Talk about entries! How does one go down in a six no hand with 12 top winners? There's even a potential for a squeeze against East here. It won't pan out, but the alert declarer would take it into account, without risk of a diamond hook: you run your spades, sluffing a heart, then run your clubs. On the 11th trick, if East held the K of diamonds in addition to A of hearts, he'd have to keep that ace and blank his K of diamonds, as you hold the K of hearts and A Q of diamonds. When he sluffs a diamond, you throw away the useless K of hearts and bingo. All 13 tricks. Only East doesn't have the K of diamonds, and there is no squeeze.
Still, you want to run your 12 winners in apple-pie order. Don't bounce back and forth. Run your spades, sluffing a heart, run your clubs. That's 11, no? And you've got the A of diamonds to go.
This declarer couldn't seem to focus on one suit or one hand and bounced back and forth between clubs and spades so much that he soon had no entry to those mahvelous clubs! Opening lead a spade to the Q. In itself, not harmful, but there's no reason not to cash the J and have a clean swipe at four spades. I might even say it doesn't augur well. Next came the J 10 of clubs. Since you've got 9 clubs, meaning there are only 4 out, and the top five clubs, you can overtake the 10, no? Again, he wasn't dead yet, since he had an entry in a spade honor. But again, it doesn't augur well. Declarer doesn't seem to know which suit to attack. But now he went to the 10 of spades and he's going to run his lovely clubs, right? Wrong! After going to the 10 of spades, he led the J to the K! And now he has no entry to the clubs! Down three.

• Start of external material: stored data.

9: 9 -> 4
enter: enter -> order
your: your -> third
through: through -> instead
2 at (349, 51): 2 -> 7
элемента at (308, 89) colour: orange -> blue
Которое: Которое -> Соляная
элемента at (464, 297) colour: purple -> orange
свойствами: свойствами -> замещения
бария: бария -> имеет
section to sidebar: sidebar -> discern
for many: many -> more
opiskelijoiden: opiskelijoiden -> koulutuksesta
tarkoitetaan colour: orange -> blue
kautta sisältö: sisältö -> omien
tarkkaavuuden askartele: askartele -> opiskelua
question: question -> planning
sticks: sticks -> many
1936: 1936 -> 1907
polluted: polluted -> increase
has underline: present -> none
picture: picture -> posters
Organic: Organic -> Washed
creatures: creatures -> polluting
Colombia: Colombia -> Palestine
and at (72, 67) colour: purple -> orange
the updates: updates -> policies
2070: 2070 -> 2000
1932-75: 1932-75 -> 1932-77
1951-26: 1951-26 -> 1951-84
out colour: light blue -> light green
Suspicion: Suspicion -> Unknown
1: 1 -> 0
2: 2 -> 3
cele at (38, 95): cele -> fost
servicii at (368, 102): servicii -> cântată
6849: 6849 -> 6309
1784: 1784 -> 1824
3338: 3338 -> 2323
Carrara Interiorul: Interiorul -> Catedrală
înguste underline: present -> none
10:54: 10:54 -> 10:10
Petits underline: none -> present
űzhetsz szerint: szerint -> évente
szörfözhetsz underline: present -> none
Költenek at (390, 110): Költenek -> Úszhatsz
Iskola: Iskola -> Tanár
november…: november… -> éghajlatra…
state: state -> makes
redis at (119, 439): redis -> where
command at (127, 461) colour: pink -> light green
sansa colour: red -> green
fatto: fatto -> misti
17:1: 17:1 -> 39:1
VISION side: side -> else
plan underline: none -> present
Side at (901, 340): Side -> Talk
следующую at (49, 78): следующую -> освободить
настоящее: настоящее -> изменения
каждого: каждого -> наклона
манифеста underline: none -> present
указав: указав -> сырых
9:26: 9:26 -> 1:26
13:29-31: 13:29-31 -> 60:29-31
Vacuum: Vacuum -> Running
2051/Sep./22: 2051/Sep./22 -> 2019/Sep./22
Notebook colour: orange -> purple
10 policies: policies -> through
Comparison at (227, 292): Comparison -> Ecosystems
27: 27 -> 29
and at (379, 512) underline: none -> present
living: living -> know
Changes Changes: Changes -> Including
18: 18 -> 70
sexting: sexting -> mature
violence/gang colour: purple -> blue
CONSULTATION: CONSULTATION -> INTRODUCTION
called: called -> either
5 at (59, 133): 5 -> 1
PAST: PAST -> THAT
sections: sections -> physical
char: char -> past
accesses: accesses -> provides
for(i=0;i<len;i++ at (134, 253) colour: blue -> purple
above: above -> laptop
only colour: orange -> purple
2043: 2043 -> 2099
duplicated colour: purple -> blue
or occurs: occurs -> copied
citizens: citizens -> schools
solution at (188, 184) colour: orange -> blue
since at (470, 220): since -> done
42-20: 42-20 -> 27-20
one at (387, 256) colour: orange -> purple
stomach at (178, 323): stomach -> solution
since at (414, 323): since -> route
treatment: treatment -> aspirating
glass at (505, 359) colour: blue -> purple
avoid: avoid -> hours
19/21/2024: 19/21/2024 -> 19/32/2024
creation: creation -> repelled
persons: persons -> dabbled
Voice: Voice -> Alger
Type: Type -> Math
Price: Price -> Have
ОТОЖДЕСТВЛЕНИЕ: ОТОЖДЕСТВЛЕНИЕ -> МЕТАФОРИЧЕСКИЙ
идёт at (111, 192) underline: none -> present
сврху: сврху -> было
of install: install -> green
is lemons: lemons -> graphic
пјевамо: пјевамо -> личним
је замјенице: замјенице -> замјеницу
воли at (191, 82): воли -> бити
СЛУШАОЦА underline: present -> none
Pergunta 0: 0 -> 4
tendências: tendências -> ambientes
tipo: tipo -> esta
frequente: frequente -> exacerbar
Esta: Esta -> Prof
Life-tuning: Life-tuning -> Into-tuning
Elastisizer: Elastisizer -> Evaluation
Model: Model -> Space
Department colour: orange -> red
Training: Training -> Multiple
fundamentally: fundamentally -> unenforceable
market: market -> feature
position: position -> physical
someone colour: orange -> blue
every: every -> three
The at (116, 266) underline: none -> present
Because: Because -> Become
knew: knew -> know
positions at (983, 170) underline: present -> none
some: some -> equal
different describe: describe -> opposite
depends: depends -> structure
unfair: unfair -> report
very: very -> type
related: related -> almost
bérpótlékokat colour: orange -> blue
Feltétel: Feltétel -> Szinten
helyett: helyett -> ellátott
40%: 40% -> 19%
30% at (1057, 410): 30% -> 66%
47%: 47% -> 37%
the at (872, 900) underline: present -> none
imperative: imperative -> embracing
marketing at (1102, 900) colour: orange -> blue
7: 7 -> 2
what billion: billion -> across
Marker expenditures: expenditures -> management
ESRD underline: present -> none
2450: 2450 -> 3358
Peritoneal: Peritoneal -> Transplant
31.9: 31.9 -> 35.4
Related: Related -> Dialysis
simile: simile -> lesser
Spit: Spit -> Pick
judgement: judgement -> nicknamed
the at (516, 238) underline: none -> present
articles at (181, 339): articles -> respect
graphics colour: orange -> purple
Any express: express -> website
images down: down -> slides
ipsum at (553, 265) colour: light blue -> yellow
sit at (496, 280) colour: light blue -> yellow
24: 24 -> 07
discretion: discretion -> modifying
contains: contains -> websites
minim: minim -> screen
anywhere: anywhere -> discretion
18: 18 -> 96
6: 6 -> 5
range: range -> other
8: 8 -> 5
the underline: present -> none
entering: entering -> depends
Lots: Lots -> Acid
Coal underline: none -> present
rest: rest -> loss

I tell you, these instances of fiddling around so often presage a butchered hand. First you count. Enough top winners? If not, you want to look to suits you can develop before you wipe out entries or stoppers in the other suits. You've got enough top winners? Okay, is an overtrick available? Or two? Without danger? If so, you'd better go for that overtrick in matchpoints. If not, if you cannot lose the lead without danger, then you'd better take your winners. Let's finish off spades. That's four tricks. And now go finish off 7 clubs, knowing we have access to the A of diamonds, as we may or may not make it difficult for the defense to find discards. You will beat everyone not in that contract, beat anyone who didn't get as favorable an opening lead as you did (i.e., had the squeeze worked), beat everyone who misplays, beat anyone risking danger for an overtrick that doesn't jell, and tie the rest. Not bad work for one hand. The bidding was skillful, maneuvering declarer into the one protecting the heart suit against 2 quick losers. And then ka-boom! Down three.
It was a beautiful destruction of a lovely contract. Could he have destroyed it any quicker? No, it looks to me as though he couldn't have done it quicker. Two club leads to wipe out any entries to dummy in that suit, and then three spade leads to wipe out entries there. Mahvelous.